--- Extrait ---

En quelque sorte, le physicien "tire" le mathématicien, en lui demandant d'expliciter les principes qu'il énonce. C'est à dire, pour être précis : le principe d'inertie, le principe de moindre action, l'entropie décroissante des systèmes isolés, les notions de symétrie etc.

C'est ce que nous venons de voir avec temps / R / vitesse.

- Tu te limites au déplacement sur la droite ?

- Eh oui, précisément, et c'est là tout le noeud du problème : le principe d'inertie de Galilée ne concerne que le mouvement rectiligne uniforme. Maintenant, quel est le pas suivant, ou plutôt quel est le plus fructueux des pas suivants possibles ?

- Tu vas me dire que ça dépend de ton point de vue ?

- Tout juste. Pour le coup, je vais me faire physicien, et me demander ce qui vient après le concept de vitesse ?

- Celui d'accélération, sans doute, mais là tu retombes dans des considérations que tu as déjà exprimées dans ton billet "La gravité, une question de poids!" écrit il y a quatre ans. Si c'est pour en revenir à ce point, ce n'était pas la peine de faire tout ce détour !

- Tu as raison, d'autant plus qu'il s'agit de dépasser cette représentation un peu élémentaire de la gravité, pour la considérer, maintenant, comme une caractéristique "géométrique"... On en revient à cette idée de "pont" !

- D'accord et comment t'y prendras-tu ?

- En revenant à Newton lui-même, qui suit naturellement Galilée. C'est une idée qui me travaille déjà depuis longtemps, cf. ce billet " De Descartes à Leibniz et Newton...", écrit il y a deux ans, tu vois, on se rapproche...

Du point de vue que j'essaie de dégager ici :

  • la "force" exercée sur un corps s'exprime par une relation en 1/D2, D étant une distance, une notion géométrique,
  • tandis que nous voyons expérimentalement une accélération, c'est à dire comment un objet est perturbé dans son mouvement. 

On peut s'étonner de ce carré: pourquoi D2? Grossièrement parlant, nous n'en sommes plus au simple saut de I01 à IR, et je dois définir le saut suivant, que j'ai présenté ici, pour le remettre en question, et finalement me laisser libre de mon choix.

Et bien, je vais en revenir à la démonstration que Newton donne de la seconde lois des aires de Kepler dans "Philosophiae naturalis principia mathematica" en 1687 (voir la présentation très claire et illustrée de Serge Bertorello ici). La démonstration tient au fait que la surface d'un triangle est égale au produit de sa base par sa hauteur.

Autrement dit, la "montée diachronique" ne tient pas ici simplement au fait que je passe de l'idée d'une droite à celle d'une figure tracée en 2 dimensions, mais au concept d'une mesure qui transcende radicalement l'idée de "figure géométrique".

- Précise un peu, je ne te suis plus.

- La nouveauté ne tient pas au passage de la droite, figure en 1D à une nouvelle figure en 2D, mais à quelque chose de radicalement différent, qui me permet de dire que deux objets, de forme complètement "différentes", présentent une parenté liée à la mesure de leur surface. Nous en revenons à Lebesgue, qui alimente ma réflexion depuis 15 jours.

---

_Votre travail_.
A – Réécrivez de façon plus concise le paragraphe de l'extrait qui commence par « La nouveauté ne tient pas », en conservant ses faits principaux.
B – Recopiez le passage de l'extrait compris entre « Du point de » et « de mon choix. », bornes incluses, en renommant « distance » en « longueur ».

--- Contenu des données ---

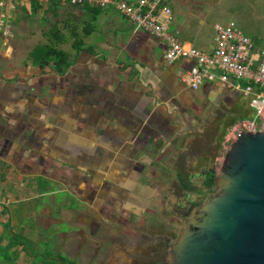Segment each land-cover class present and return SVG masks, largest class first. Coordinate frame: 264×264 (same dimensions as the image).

---

_Ensemble des réponses_.
A – La nouveauté ne vient pas du passage d'une figure en 1D, la droite, à une figure en 2D. Elle tient à une idée radicalement différente : deux objets de formes complètement différentes peuvent présenter une parenté liée à la mesure de leur surface. Cela ramène à Lebesgue, qui alimente cette réflexion depuis 15 jours.

B –
Du point de vue que j'essaie de dégager ici :

  • la "force" exercée sur un corps s'exprime par une relation en 1/D2, D étant une longueur, une notion géométrique,
  • tandis que nous voyons expérimentalement une accélération, c'est à dire comment un objet est perturbé dans son mouvement. 

On peut s'étonner de ce carré: pourquoi D2? Grossièrement parlant, nous n'en sommes plus au simple saut de I01 à IR, et je dois définir le saut suivant, que j'ai présenté ici, pour le remettre en question, et finalement me laisser libre de mon choix.